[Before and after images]
##########
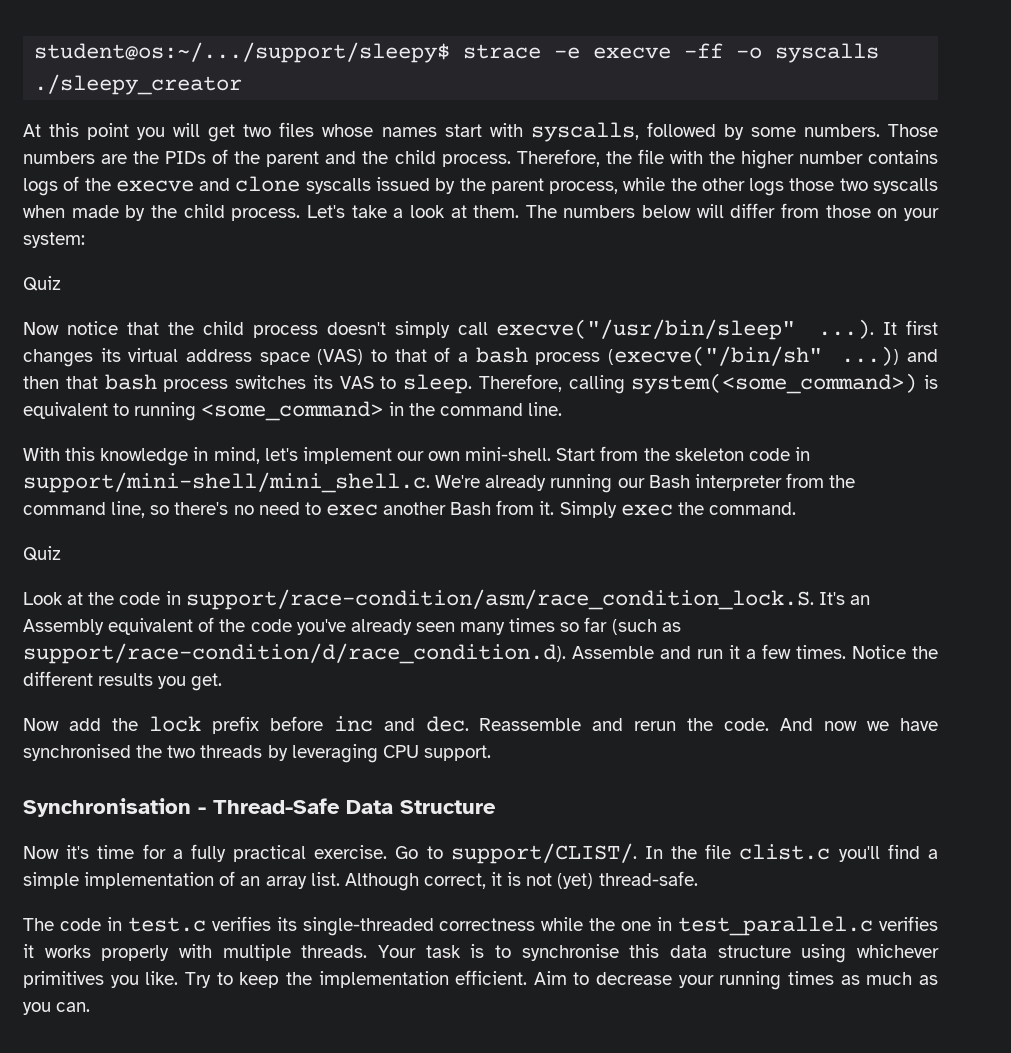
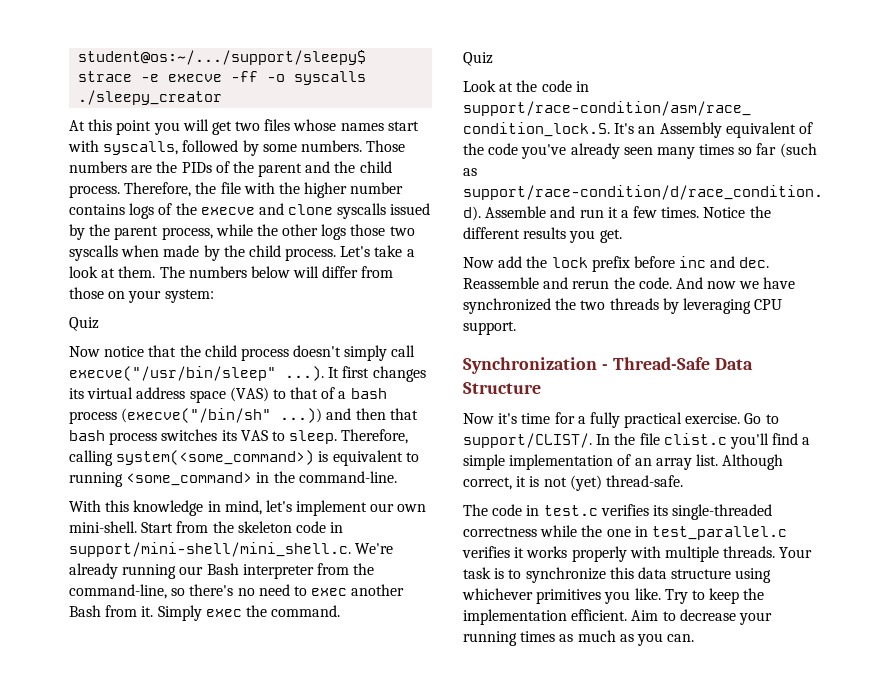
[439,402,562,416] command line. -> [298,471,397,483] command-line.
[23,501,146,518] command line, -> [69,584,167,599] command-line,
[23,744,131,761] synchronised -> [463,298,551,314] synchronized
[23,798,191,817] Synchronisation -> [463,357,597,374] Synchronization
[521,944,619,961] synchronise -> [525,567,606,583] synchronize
##########
**Task goal:** The expected result is every record above, word for word, with no pictures in it.

**Problem solution:**
[439,402,562,416] command line. -> [298,471,397,483] command-line.
[23,501,146,518] command line, -> [69,584,167,599] command-line,
[23,744,131,761] synchronised -> [463,298,551,314] synchronized
[23,798,191,817] Synchronisation -> [463,357,597,374] Synchronization
[521,944,619,961] synchronise -> [525,567,606,583] synchronize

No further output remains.